Among the entries below, how many lines include the word "between"? Reply with only the number.
**********
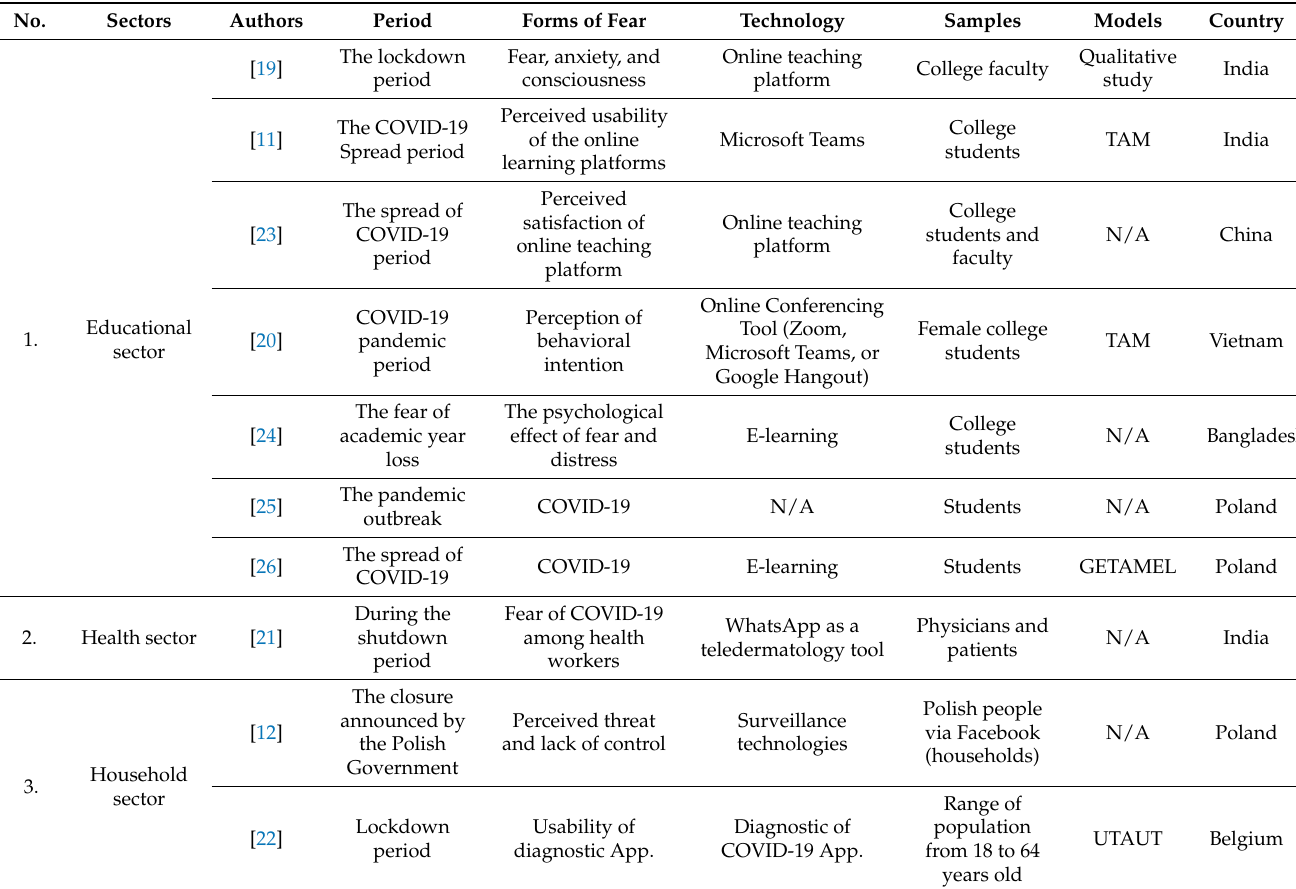
Table 1. Research during the spread of pandemic and lockdown in different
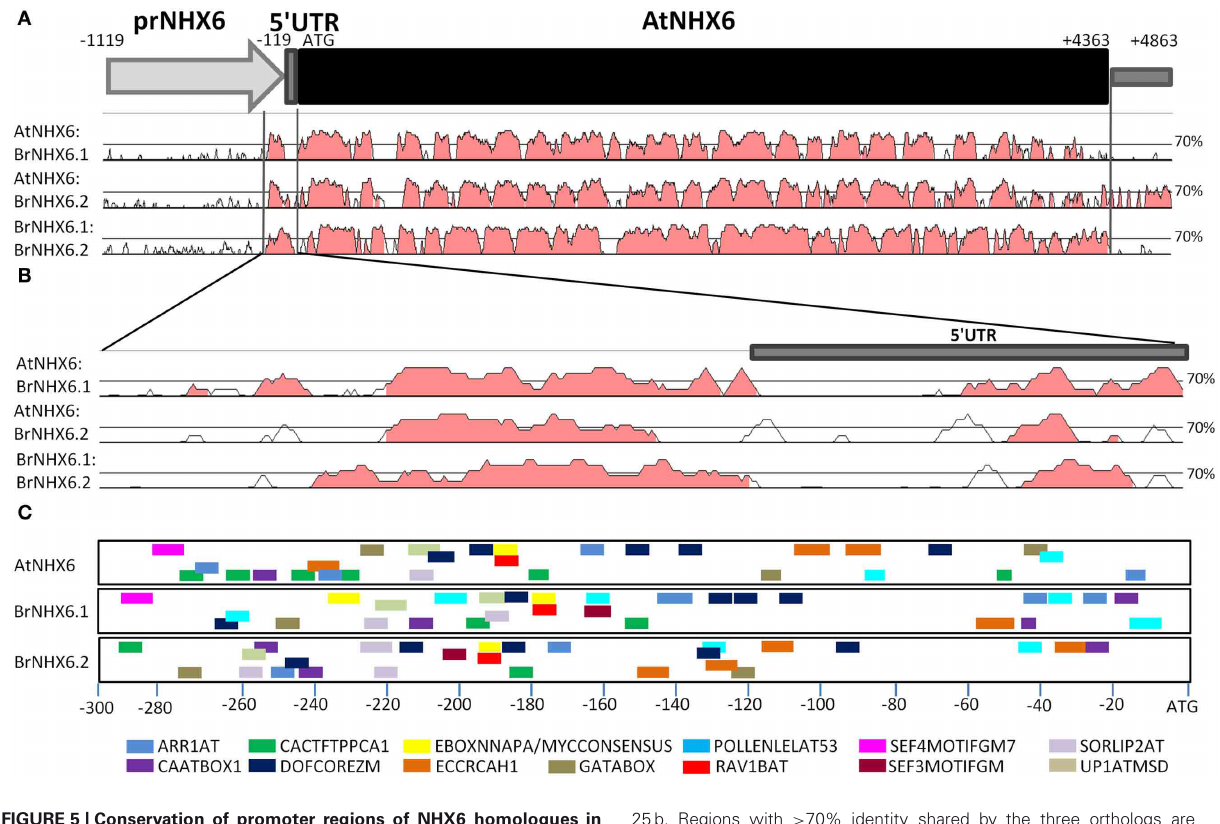
25b. Regions with > 70% identity shared by the three orthologs are shaded in pink. (C) Positions of known plant cis -acting regulatory elements which are common to all three genes are shown as colored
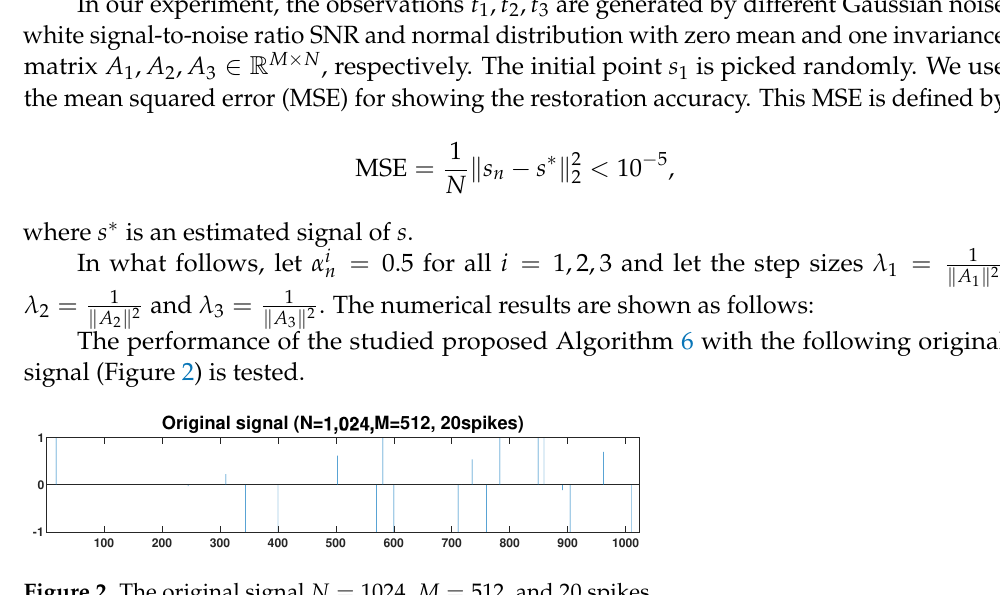
Figure 2. The original signal N = 1024, M = 512, and 20 spikes. The different types of blurred matrices A 1 , A 2 and A 3 are shown in Figure 3.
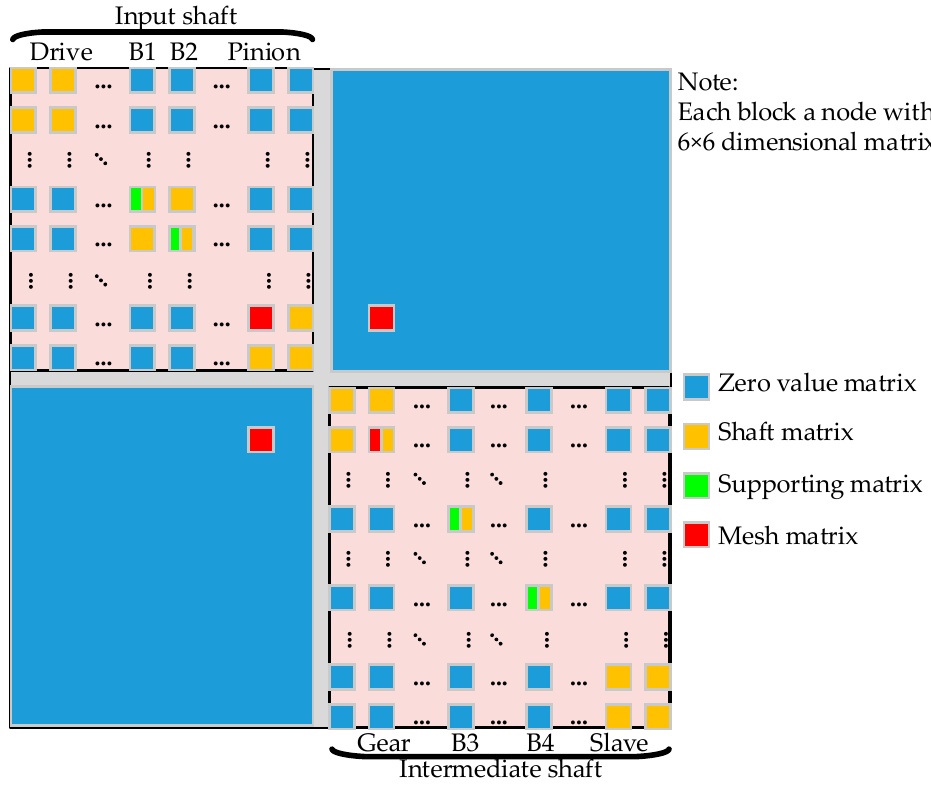
Figure 17. The schematic of the grouping of the system stiffness matrix and damping matrix. The damping matrices of the input shaft-bevel pinion structure (with footnote “1”) and the damping matrices of the intermediate shaft-bevel gear structure (with footnote “2”) are described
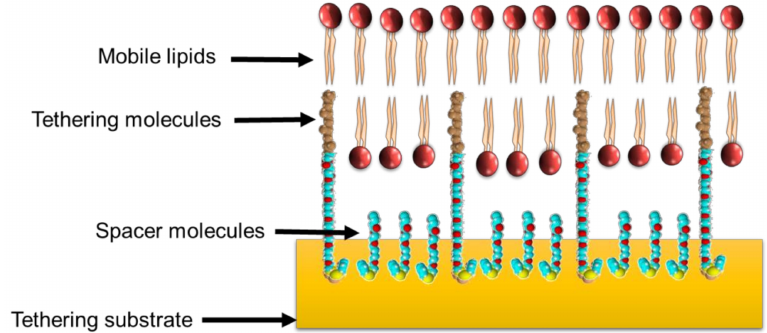
Figure 1. A basic tethered bilayer lipid membrane architecture. The use of membrane-tethering molecules and spacer molecules creates a reservoir between the membrane and the substrate to provide space for the transport of ions and the insertion of extended membrane-bound peptides or proteins.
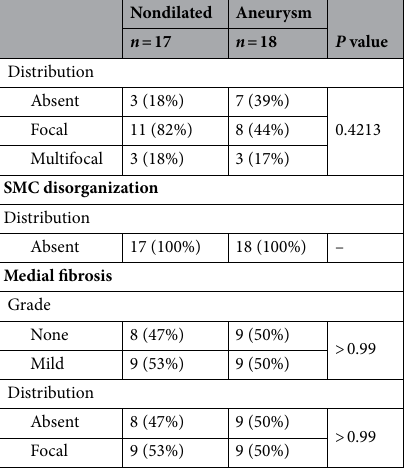
Table 2. Qualitative histopathological scoring of medial degeneration. Qualitative (semiquantitative) scoring of medial degeneration by an experienced pathologist of ascending aorta specimens from organ donors (nondilated) and patients undergoing aneurysm repair (aneurysm). The specimens were assessed blinded to the clinical diagnosis. Diagnostic criteria include overall medial degeneration score and several individual components of medial degeneration categorized by grade and distribution (subcategories without scores are not shown). Categorical variables are represented as score totals and percentage of total subjects and comparisons of the criteria with multiple subcategory scores are by Fisher’s exact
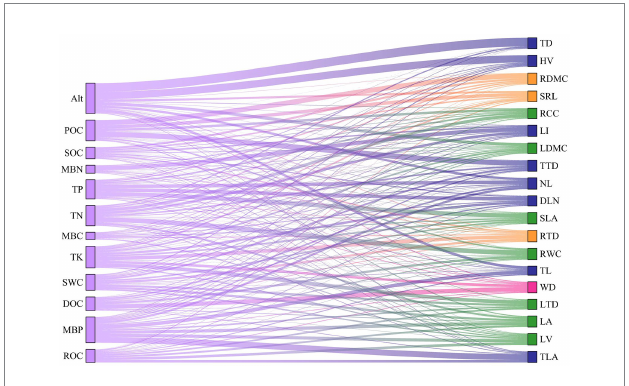
FIGURE 9 The contribution of each environmental factor to the functional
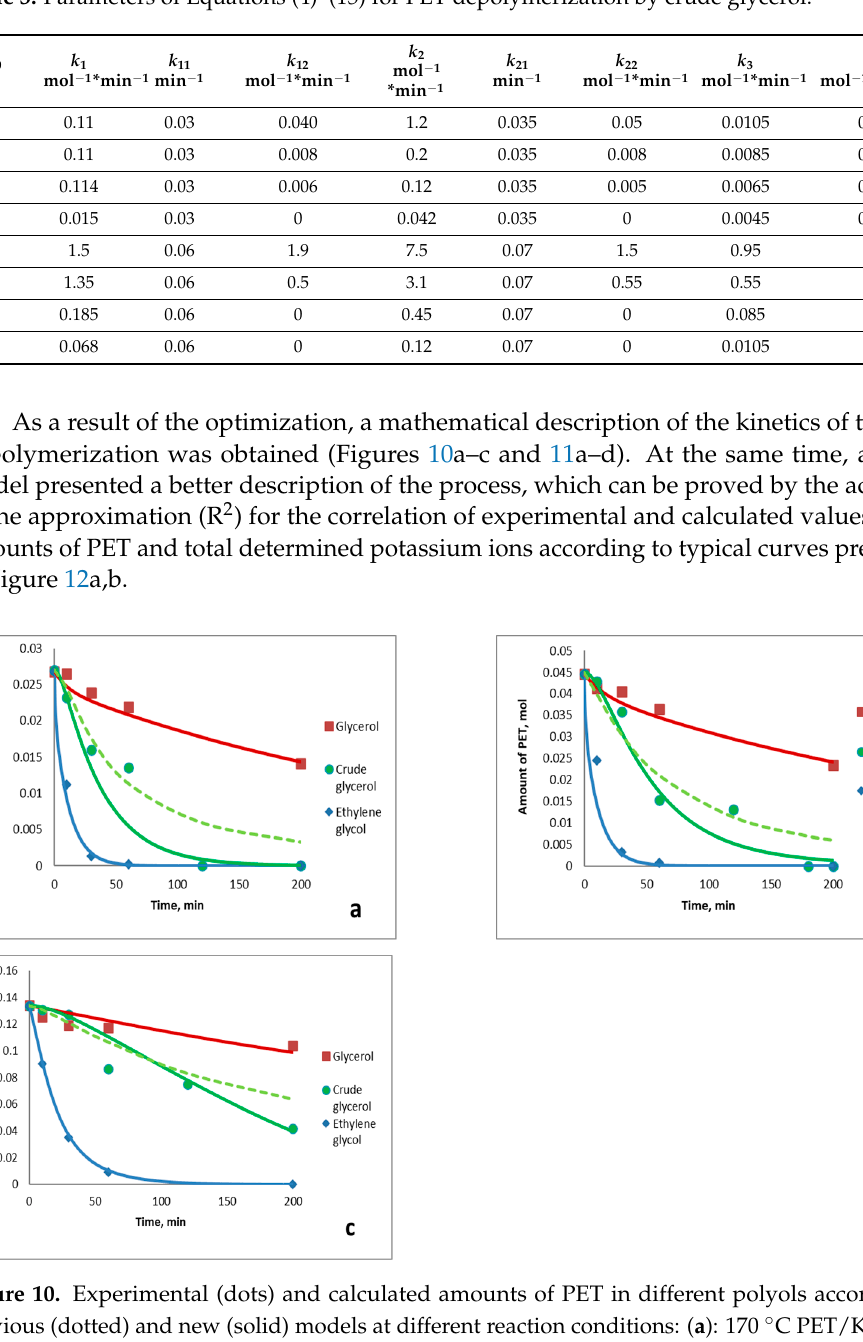
Figure 11. Experimental (dots) and calculated amounts of PET and potassium compounds in crude glycerol according to the previous (dotted) and new (solid) models at different reaction conditions: ( a ) 190° PET/KSt = 0.4; ( b ) 190° PET/KSt = 0.5; ( c ) 190° PET/KSt = 1.0; ( d ) 190° PET/KSt = 1.5. Figure 12. Correlation between calculated and experimental amounts of PET and total potassium ions at PET/KSt = 1.5 molar ratio and different reaction conditions: ( a ) in different polyols at 170 °C; ( b ) in crude glycerol at 190 °C.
**********
**ANSWER BOX**
2